The Negative Side of Designer Babies

The process of creating designer babies is often questioned based on several grounds. Although there are some positives about the use of technology in designing genetically modified humans, it is also often wondered if parents will have the right reasons to modify their children and the basis of their reasoning. Virtually, and as Gyngell notes, the fear is based on the possibility of parental control to reduce the valuable forms of diversity, or in case the parents pick similar immunity genes, making the resulting children vulnerable to pathogens. In addition to the above, further studies indicate that the technology behind designer babies has several risks. Firstly, it is important to understand that at this time, the technology is still not 100 percent and it is only at the experimental stage. In this regard, it is not guaranteed that the process is safe and may result in accidental termination of the embryo. Alongside that, Pang & Ho note that, if the efficiency in editing is lower than it should be, the disease prototype is not eliminated.

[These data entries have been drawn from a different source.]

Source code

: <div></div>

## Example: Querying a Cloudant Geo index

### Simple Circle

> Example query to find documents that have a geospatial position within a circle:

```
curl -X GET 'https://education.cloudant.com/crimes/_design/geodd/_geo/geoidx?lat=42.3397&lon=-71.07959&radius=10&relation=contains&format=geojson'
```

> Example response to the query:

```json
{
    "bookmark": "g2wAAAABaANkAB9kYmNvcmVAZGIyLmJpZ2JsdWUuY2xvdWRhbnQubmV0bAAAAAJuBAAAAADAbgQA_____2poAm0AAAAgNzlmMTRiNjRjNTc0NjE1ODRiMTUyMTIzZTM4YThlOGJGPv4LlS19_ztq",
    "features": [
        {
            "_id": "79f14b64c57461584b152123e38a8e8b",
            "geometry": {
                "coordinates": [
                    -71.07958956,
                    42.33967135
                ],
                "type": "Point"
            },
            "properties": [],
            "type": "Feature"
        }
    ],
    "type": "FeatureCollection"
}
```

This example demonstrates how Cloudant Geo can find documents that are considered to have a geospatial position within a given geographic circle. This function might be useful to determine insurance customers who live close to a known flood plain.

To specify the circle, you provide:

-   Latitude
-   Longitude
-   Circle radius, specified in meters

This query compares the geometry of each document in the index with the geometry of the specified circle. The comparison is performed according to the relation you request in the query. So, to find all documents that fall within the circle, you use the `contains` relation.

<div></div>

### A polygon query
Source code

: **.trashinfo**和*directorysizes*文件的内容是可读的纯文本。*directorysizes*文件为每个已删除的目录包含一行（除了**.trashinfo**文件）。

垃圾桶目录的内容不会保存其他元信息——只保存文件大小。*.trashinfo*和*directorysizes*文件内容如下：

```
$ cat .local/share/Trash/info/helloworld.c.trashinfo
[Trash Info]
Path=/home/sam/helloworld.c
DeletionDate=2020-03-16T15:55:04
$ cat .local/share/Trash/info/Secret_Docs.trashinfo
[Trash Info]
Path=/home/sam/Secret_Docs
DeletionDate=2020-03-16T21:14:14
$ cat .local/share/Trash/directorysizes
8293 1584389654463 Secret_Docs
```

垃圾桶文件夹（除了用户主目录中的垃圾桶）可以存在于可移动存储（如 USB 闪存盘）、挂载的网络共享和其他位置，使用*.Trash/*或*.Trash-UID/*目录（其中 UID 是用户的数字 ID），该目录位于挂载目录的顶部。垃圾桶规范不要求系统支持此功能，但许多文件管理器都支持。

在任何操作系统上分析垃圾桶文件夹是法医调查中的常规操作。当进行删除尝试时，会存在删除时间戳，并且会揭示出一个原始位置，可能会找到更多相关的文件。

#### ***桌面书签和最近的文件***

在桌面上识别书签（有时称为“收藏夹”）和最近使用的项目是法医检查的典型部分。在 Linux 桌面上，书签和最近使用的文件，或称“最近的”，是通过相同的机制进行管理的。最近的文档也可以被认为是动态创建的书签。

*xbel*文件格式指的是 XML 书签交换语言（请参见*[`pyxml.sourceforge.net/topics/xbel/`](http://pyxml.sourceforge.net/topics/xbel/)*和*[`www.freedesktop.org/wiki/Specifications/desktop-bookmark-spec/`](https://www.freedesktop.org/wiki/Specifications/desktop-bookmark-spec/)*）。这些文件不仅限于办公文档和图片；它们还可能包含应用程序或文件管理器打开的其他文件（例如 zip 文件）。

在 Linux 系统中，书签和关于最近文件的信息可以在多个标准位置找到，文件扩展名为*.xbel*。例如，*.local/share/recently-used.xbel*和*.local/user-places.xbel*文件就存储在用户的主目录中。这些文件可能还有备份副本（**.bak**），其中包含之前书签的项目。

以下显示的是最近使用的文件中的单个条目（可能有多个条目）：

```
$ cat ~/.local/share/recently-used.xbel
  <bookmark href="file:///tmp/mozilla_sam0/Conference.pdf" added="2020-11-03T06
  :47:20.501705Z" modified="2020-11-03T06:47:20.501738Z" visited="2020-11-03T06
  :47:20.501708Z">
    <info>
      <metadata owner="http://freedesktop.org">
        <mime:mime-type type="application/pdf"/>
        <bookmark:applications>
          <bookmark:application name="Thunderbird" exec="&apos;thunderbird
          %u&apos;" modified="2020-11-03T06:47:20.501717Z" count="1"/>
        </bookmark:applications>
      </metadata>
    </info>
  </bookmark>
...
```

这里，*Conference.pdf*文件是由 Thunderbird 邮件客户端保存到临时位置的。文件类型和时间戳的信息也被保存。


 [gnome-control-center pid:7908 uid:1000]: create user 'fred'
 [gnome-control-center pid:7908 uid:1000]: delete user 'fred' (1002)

Ethical and Legal Considerations

Evidently, several objections have been raised against designer babies and for several reasons. Firstly, as Pang & Ho note, the safety of the procedures is not fully established and could pose potential harm to future generations. Secondly, the use of the technology may be used for genetic enhancement and not the original purpose of treating genetic diseases. For instance, parents may use the technology to purposely seek specific traits in their children for appearance concerns only and not for treatment purpose. In this context, it raises the obvious question about the rights of a parent on the baby. Obviously, a child cannot consent about the alteration done to their body, and a majority of the population does not support the rights of the parents based on the assertion, parents do not own their children. In addition to the above, and as Gallagher (2015) notes, the technology has raised the issue of social justice. As it is, it seems that the procedure is only available to a particular class of individuals; those who can afford it. Apart from ethical considerations, the technology is still prohibited in several countries. The argument behind this legal limitation is that the procedures are still experimental and should not be offered in routine clinical methods. Others assert that even the research in this area should be done under stringent regulations and monitoring to ensure that individuals who take part in the procedures are fully informed of the potential risks and alternatives.

In the last few decades, medical research has made considerable advances in the field of genetic editing and modifications. Unfortunately, the issue of using these techniques as treatment options for genetic condition remains controversial. Nonetheless, there is no reason for governments to restrict research and use of gene editing technologies to remove genes carrying diseases. Evidently, it is also clear that crossing the line to edited embryos will result in a powerful new resource to fight genetic diseases.

References

Gallagher, J. (2015). ‘Designer babies’ debate should start, scientists say. BBC. Retrieved from: http://www.bbc.com/news/health-30742774

Gyngell, C. (2015). The case for genetically engineered babies. The Guardian. Retrieved from: https://www.theguardian.com/science/2015/may/01/fear-of-designer-babies-shouldnt-distract-us-from-the-goal-of-healthy-babies

Pang, R. T. K., & Ho, P. C. (2016). Designer babies. Obstetrics, Gynaecology and Reproductive Medicine, 26(2), pp. 59-60.